#### [WORK TO BE COMPLETED]
Extract every line from the records below that contains the word "Professional".

Extracted data entries
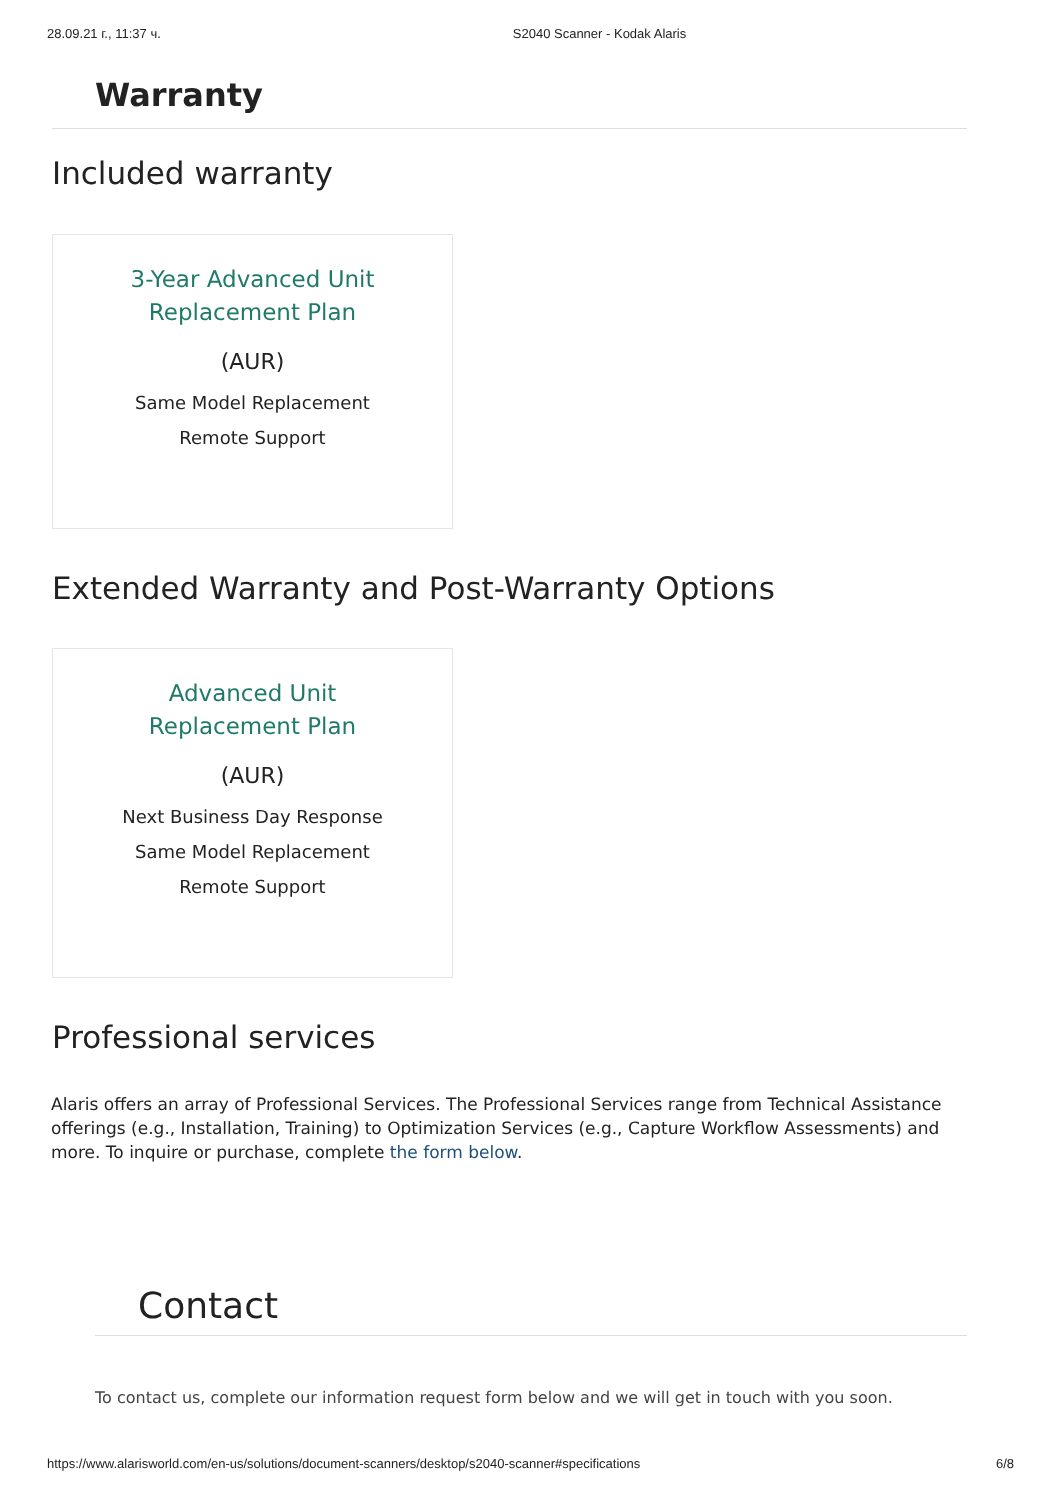28.09.21 г., 11:37 ч. S2040 Scanner - Kodak Alaris
Warranty
Included warranty
3-Year Advanced Unit
Replacement Plan
(AUR)
Same Model Replacement
Remote Support
Extended Warranty and Post-Warranty Options
Advanced Unit
Replacement Plan
(AUR)
Next Business Day Response
Same Model Replacement
Remote Support
Professional services
Alaris offers an array of Professional Services. The Professional Services range from Technical Assistance offerings (e.g., Installation, Training) to Optimization Services (e.g., Capture Workflow Assessments) and more. To inquire or purchase, complete the form below.
Contact
To contact us, complete our information request form below and we will get in touch with you soon.
https://www.alarisworld.com/en-us/solutions/document-scanners/desktop/s2040-scanner#specifications 6/8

#### [WORKED SOLUTION]
Professional services
Alaris offers an array of Professional Services. The Professional Services range from Technical Assistance offerings (e.g., Installation, Training) to Optimization Services (e.g., Capture Workflow Assessments) and more. To inquire or purchase, complete the form below.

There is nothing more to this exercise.